▶ _What you will do_:
• A. Answer these questions about the canning comments:
(i) What do the bags of apples sold in town cost?
(ii) How many pears has Andrea gotten from her two pear trees?
(iii) How long and at what temperature are the cinnamon apple slices dried?
• B. From the rows, extract the lines between the one holding "### Features" and the one holding "B2. Kéo project", inclusive, and repeat them unchanged. Leave the pictures out.

[[ Excerpt to read, beginning ]]

This year was a great year for pears. Our tree was loaded so we canned pear slices and made pear butter. Mmmm! Our next journey will be apples. Our tree was not prolific and they ripened early, so we missed out. Luckily, in town they are selling bags of apples (at least 25#) for $6. So we'll be busy making apple butter and sauce. Love this time of year!

Andrea said...

That's awesome, Shelly---having mature fruit trees, that is! Our fruit trees are *just* beginning to bear fruit, but it will be years before there's enough to can. I canned apples this morning too...slices in syrup for quick desserts this winter. I love the weather time of the year, but I secretly dread what's just around the corner.

Gen-IL Homesteader said...

Great post, Andrea. We also planted a pear tree but only got 4 this year. Hopefully it'll be more and more every year. BUT, I just happened to find a pear tree on a walk that was covered!! The pears weren't ripe yet so I thought I'd just watch them. Wouldn't you know it--I went by a week later and they were all GONE!! Someone else must have beat me to it! Ugh. I wish I'd picked them and let them ripen like you suggested. *sigh* Next year. I've been canning lots of apples, though. Regular sauce and Strawberry Applesauce, as well as freezing pie filling. Next is dried slices and cinnamon dried slices. (My family loves those!)

Andrea said...

I hear ya, Gen. I have two pear trees planted and have had a grand total of 1 pear. LOL Freecycle has been a real God-send for this home-canner.

Tell me about the cinnamon dried apple slices. They sound delish!

Gen-IL Homesteader said...

Yes, I forgot to comment on your free pears! What a windfall! I've never thought about checking freecycle for something like that. GOod idea.

The cinnamon dried apple slices are from the Ball Blue Book. Peel, core and slice apples, pretreat in water/lemon juice, drain. Dip apples in mix of 2 c. sugar, 1 c. br. sugar, and 2 tsp cinnamon. Dry at 130 for 21 hours or until pliable. Turn apples halfway through drying time. These are a bit sweet for my taste, but my family really enjoys them!

[[ Excerpt to read, end ]]
[[ Given information, beginning ]]

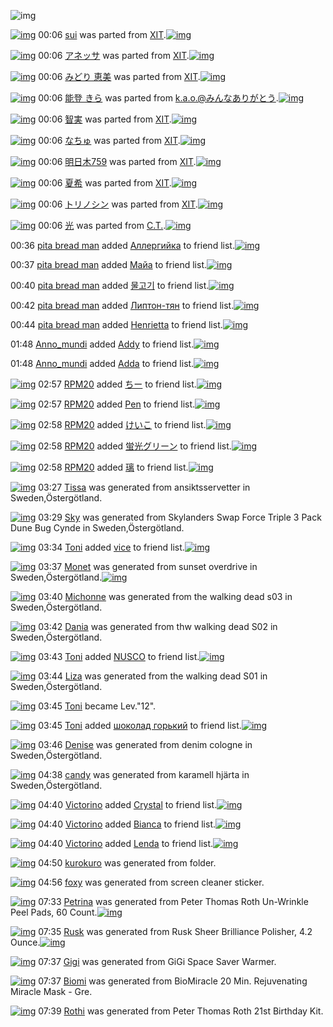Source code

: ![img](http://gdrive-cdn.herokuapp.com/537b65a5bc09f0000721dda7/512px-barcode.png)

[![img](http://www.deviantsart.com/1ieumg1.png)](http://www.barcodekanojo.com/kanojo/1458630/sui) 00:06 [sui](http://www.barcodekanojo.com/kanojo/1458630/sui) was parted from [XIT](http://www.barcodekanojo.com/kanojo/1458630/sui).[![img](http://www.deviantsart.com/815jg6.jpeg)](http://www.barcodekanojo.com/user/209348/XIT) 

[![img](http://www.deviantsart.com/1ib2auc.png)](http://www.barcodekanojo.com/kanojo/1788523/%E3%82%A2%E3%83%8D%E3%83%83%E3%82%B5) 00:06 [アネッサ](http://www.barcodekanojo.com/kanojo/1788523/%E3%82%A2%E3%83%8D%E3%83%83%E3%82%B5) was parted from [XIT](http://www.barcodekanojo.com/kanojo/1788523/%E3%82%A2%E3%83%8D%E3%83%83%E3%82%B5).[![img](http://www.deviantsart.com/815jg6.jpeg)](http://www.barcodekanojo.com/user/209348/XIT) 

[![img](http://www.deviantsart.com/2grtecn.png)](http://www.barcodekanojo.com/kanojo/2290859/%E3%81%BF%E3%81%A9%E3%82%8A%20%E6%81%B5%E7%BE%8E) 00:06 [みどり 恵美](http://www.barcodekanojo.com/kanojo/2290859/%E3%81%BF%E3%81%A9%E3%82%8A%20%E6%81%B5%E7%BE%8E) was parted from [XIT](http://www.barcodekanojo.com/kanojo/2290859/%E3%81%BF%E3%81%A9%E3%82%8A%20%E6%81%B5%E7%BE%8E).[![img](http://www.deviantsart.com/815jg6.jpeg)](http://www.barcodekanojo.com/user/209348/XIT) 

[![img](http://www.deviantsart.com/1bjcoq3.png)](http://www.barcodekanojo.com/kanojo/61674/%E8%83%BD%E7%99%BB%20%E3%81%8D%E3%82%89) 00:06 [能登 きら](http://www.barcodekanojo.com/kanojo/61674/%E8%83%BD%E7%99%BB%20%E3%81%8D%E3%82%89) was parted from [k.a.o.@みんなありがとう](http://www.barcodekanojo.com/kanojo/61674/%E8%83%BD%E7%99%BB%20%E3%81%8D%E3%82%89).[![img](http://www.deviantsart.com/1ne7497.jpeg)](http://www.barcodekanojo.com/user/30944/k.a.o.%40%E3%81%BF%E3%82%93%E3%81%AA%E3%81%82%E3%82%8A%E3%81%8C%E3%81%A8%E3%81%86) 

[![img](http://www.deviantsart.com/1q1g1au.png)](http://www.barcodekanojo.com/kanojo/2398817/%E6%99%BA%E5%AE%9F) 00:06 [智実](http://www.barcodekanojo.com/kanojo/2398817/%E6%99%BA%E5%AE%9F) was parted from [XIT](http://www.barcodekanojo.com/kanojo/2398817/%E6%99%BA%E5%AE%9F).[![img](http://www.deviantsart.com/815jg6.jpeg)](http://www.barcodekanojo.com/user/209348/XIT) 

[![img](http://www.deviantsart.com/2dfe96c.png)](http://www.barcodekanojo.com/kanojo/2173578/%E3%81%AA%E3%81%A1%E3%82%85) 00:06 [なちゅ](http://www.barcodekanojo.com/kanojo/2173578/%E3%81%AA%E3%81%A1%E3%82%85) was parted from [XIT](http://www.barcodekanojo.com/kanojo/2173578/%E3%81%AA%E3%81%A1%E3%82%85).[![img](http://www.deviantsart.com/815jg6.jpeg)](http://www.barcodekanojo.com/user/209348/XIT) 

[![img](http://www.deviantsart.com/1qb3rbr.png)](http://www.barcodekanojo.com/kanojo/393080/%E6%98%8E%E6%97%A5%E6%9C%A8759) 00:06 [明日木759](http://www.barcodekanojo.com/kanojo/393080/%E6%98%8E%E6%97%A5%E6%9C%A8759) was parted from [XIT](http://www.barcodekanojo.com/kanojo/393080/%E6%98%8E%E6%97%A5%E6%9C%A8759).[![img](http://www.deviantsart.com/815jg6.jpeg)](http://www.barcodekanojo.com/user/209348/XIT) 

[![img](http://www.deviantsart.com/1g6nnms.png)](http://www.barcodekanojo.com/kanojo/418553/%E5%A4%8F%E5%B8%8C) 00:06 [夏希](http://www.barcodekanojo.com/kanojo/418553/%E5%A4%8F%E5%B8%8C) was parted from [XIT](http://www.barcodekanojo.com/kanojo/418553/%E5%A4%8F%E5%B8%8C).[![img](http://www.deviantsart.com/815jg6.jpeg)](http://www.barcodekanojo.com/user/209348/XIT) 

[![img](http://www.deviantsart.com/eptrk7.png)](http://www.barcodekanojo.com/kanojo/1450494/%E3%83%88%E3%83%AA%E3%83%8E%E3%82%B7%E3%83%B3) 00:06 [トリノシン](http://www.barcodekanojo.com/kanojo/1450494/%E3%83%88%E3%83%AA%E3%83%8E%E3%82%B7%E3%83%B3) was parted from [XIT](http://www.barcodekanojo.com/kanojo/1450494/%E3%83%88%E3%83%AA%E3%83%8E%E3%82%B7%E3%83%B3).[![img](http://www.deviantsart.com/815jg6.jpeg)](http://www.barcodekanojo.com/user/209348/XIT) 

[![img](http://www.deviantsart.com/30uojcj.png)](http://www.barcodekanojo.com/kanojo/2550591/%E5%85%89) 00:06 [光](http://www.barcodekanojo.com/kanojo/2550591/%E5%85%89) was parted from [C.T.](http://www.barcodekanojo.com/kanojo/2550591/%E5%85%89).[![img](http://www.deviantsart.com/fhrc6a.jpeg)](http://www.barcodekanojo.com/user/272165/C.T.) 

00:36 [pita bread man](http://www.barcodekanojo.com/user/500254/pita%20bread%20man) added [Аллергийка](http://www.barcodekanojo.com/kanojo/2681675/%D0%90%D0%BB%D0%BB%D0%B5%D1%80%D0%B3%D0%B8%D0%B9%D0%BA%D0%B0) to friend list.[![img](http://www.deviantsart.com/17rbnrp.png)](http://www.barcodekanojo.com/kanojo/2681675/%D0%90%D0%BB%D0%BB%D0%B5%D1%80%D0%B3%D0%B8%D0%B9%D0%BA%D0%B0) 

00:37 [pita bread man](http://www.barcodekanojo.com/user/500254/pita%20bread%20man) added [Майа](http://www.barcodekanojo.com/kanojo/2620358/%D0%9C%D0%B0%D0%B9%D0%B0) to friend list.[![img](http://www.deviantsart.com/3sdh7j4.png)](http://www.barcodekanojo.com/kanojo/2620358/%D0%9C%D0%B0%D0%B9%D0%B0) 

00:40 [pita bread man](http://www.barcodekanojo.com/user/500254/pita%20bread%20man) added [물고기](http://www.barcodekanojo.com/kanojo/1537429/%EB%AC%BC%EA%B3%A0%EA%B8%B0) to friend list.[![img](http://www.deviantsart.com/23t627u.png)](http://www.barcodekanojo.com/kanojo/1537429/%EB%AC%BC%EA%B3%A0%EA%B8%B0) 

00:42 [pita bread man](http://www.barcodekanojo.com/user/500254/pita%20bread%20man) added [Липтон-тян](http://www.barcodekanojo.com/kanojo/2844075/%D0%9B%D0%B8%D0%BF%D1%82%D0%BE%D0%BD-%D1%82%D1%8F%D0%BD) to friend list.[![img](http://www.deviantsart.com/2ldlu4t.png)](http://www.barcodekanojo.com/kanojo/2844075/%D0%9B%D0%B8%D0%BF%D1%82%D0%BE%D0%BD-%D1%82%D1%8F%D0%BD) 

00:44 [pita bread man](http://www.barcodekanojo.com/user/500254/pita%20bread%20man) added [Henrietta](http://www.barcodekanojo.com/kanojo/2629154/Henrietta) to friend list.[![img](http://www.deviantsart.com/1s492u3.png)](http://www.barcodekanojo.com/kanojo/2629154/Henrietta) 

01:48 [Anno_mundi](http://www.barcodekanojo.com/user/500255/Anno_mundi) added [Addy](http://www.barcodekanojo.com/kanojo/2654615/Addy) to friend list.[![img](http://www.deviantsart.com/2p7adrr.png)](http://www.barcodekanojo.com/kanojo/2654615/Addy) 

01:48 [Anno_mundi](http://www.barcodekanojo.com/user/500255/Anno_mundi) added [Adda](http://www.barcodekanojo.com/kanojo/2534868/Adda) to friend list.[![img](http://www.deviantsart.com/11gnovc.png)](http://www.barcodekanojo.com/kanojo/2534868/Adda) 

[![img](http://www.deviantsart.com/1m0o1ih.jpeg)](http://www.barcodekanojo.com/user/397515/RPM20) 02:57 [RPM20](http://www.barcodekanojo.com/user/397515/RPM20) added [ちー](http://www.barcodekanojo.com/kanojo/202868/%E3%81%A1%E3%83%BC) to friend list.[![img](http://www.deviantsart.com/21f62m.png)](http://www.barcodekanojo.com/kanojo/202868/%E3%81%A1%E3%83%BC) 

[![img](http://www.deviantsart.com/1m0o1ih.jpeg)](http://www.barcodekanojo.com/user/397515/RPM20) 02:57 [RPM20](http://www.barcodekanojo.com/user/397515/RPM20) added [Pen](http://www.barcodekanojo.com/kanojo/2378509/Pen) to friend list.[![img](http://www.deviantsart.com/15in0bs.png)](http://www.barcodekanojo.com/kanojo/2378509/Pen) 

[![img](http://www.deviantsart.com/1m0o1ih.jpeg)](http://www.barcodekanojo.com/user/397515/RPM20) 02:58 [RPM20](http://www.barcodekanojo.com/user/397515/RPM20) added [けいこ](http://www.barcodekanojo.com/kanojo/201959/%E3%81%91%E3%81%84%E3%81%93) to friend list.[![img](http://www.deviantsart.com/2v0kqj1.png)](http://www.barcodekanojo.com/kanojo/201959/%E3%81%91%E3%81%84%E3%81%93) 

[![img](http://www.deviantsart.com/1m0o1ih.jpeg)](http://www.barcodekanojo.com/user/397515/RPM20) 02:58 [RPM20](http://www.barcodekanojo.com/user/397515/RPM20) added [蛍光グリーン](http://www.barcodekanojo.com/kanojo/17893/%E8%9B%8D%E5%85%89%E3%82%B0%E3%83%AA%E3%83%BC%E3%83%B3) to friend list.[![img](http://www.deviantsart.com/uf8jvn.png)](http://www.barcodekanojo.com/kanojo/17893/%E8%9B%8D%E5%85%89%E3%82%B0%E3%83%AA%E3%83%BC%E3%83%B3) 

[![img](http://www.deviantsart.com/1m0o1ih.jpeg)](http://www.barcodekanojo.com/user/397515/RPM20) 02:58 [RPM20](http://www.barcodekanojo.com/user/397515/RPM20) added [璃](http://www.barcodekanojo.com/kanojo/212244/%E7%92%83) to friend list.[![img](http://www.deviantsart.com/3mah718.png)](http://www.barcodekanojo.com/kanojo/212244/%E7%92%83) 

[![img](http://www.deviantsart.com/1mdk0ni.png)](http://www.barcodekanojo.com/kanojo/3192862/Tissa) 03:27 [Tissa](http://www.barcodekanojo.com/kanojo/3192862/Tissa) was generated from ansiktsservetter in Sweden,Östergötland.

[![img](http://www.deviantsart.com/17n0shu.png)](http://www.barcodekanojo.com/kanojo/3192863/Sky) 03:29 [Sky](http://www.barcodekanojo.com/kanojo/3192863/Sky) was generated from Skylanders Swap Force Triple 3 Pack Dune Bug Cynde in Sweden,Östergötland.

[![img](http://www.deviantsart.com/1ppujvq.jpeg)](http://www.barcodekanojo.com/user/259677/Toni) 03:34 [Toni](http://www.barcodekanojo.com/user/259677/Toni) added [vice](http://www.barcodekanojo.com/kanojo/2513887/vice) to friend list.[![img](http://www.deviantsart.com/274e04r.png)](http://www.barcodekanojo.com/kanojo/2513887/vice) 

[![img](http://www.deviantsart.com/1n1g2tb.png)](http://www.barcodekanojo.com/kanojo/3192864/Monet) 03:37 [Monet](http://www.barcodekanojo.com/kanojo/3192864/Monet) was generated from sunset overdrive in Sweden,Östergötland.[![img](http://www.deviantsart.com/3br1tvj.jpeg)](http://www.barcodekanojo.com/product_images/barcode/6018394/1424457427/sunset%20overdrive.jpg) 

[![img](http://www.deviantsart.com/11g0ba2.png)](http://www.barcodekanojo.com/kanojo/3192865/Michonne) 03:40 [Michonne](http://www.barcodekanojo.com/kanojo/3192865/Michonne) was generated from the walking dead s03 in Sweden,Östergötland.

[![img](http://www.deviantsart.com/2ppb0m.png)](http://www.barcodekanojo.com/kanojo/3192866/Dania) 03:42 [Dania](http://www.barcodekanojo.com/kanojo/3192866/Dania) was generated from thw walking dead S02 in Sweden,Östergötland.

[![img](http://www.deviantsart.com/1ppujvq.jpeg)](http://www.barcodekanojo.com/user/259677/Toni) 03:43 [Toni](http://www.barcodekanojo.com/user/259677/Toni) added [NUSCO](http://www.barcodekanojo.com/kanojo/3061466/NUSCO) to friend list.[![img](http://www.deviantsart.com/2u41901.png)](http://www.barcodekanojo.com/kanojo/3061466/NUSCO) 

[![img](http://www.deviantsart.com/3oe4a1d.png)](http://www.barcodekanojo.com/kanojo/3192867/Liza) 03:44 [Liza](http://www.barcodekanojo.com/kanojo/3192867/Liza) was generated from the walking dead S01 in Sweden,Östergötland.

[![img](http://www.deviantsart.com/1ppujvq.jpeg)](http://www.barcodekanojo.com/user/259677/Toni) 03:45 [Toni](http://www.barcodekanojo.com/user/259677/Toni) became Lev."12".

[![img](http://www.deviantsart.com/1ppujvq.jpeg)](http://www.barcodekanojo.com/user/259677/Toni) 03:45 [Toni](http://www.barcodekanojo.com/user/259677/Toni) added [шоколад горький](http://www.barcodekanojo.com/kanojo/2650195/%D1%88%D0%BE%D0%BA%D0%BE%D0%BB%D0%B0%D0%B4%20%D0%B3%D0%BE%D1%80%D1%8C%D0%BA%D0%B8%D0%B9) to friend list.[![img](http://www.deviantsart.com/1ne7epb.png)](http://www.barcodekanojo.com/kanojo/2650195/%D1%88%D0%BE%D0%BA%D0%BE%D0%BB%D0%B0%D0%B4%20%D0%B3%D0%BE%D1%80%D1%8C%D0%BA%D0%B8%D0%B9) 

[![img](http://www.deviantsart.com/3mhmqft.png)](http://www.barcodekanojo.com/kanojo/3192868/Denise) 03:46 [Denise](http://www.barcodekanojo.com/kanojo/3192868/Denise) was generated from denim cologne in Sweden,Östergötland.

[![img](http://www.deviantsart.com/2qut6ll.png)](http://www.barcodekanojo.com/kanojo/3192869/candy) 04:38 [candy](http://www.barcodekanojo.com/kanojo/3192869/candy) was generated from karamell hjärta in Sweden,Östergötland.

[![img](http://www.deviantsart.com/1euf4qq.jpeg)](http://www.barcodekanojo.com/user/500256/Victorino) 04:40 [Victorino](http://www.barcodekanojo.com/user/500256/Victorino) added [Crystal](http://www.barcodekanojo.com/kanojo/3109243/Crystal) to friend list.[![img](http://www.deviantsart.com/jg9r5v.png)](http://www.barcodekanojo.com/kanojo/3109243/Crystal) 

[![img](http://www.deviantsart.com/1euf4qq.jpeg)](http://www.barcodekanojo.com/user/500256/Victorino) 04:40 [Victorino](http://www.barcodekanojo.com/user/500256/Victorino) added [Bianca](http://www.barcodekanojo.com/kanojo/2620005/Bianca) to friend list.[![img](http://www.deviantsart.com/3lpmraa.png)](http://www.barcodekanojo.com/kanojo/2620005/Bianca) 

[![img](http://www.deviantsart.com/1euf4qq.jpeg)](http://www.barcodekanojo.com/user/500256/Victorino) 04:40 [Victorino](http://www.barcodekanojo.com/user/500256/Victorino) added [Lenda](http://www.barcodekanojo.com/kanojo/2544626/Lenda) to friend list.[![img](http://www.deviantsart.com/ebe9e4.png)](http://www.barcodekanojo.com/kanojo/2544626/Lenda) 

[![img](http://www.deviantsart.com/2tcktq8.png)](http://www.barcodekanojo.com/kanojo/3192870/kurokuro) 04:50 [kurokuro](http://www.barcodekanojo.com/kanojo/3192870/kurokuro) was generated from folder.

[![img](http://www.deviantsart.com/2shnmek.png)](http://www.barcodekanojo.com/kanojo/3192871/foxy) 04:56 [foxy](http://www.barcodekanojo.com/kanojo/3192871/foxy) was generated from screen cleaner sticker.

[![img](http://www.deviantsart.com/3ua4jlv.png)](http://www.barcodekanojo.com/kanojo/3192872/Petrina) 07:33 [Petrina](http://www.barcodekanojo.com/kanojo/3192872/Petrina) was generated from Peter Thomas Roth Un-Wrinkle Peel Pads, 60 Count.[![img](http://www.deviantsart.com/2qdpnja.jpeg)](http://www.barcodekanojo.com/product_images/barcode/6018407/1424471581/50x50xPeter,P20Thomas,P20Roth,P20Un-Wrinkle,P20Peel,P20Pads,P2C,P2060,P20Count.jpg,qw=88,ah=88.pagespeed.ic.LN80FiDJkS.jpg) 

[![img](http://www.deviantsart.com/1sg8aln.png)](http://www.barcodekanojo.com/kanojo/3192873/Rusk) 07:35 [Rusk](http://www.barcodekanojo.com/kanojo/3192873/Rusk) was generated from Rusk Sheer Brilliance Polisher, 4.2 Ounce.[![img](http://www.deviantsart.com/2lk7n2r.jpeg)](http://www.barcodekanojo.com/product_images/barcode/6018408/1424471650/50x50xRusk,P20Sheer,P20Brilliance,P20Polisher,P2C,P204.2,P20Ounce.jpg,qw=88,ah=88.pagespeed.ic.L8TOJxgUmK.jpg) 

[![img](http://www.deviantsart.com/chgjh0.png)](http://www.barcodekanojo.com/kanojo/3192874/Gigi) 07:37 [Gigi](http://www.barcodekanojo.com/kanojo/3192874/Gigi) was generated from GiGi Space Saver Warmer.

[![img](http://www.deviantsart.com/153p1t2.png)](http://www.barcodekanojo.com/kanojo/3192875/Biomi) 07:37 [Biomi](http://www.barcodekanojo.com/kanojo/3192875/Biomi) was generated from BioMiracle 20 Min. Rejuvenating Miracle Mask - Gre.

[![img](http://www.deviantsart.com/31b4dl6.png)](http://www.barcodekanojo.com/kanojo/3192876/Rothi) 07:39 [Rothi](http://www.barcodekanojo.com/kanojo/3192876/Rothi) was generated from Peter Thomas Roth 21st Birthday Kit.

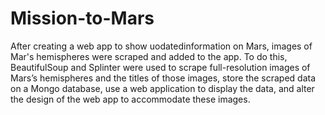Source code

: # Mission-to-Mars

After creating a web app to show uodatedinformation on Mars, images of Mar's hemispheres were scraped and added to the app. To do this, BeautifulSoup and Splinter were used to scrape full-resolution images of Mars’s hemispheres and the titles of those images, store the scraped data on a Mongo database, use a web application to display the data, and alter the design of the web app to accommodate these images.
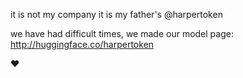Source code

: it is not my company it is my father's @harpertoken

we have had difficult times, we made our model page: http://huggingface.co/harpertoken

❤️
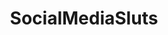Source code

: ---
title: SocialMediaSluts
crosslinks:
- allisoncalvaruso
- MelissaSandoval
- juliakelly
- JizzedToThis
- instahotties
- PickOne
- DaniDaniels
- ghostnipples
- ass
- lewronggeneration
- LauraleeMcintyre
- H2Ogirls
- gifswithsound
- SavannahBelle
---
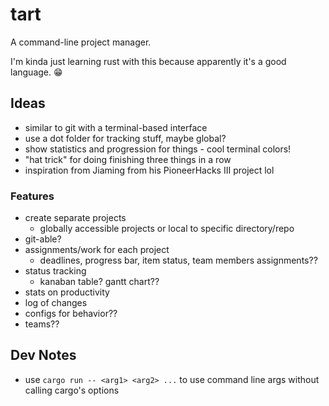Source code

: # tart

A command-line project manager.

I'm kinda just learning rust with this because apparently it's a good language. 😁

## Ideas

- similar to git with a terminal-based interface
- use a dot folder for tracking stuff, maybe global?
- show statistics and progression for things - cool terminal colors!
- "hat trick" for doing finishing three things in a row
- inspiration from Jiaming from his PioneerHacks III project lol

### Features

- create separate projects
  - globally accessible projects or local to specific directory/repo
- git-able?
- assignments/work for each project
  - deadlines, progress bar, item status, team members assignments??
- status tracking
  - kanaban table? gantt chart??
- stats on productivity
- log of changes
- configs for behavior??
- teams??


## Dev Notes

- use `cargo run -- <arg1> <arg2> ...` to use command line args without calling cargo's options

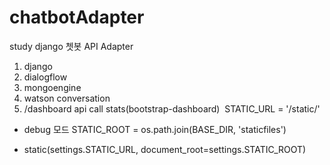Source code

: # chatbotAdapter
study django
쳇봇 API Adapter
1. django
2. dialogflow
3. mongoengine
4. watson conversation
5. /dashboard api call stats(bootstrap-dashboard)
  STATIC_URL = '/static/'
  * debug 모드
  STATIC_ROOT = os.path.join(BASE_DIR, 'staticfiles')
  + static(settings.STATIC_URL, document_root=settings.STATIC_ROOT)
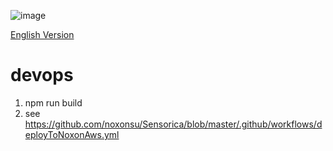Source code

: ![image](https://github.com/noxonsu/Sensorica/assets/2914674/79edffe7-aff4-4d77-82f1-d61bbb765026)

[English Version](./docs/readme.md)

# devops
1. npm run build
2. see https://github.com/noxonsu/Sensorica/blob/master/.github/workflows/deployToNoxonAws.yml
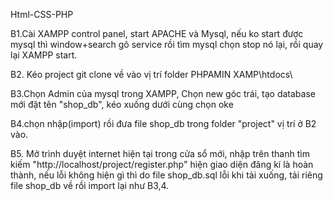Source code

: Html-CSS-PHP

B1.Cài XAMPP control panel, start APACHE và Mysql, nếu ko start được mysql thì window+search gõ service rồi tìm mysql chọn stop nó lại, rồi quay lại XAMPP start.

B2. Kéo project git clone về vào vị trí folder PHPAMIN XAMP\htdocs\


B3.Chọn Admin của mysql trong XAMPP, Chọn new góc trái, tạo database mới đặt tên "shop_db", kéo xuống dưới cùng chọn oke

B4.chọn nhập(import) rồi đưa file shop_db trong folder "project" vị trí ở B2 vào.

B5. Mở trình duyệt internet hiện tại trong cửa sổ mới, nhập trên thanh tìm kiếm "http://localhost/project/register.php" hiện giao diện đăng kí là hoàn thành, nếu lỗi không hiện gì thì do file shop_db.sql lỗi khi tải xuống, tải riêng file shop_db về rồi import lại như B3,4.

[[ Given information, end ]]

▶ _Answer section_:
• A.
(i) $6 a bag.
(ii) One pear.
(iii) 21 hours at 130, or until pliable.

• B.
### Features

- create separate projects
  - globally accessible projects or local to specific directory/repo
- git-able?
- assignments/work for each project
  - deadlines, progress bar, item status, team members assignments??
- status tracking
  - kanaban table? gantt chart??
- stats on productivity
- log of changes
- configs for behavior??
- teams??


## Dev Notes

- use `cargo run -- <arg1> <arg2> ...` to use command line args without calling cargo's options

Source code

: # chatbotAdapter
study django
쳇봇 API Adapter
1. django
2. dialogflow
3. mongoengine
4. watson conversation
5. /dashboard api call stats(bootstrap-dashboard)
  STATIC_URL = '/static/'
  * debug 모드
  STATIC_ROOT = os.path.join(BASE_DIR, 'staticfiles')
  + static(settings.STATIC_URL, document_root=settings.STATIC_ROOT)
Source code

: ![image](https://github.com/noxonsu/Sensorica/assets/2914674/79edffe7-aff4-4d77-82f1-d61bbb765026)

[English Version](./docs/readme.md)

# devops
1. npm run build
2. see https://github.com/noxonsu/Sensorica/blob/master/.github/workflows/deployToNoxonAws.yml
Source code

: Html-CSS-PHP

B1.Cài XAMPP control panel, start APACHE và Mysql, nếu ko start được mysql thì window+search gõ service rồi tìm mysql chọn stop nó lại, rồi quay lại XAMPP start.

B2. Kéo project git clone về vào vị trí folder PHPAMIN XAMP\htdocs\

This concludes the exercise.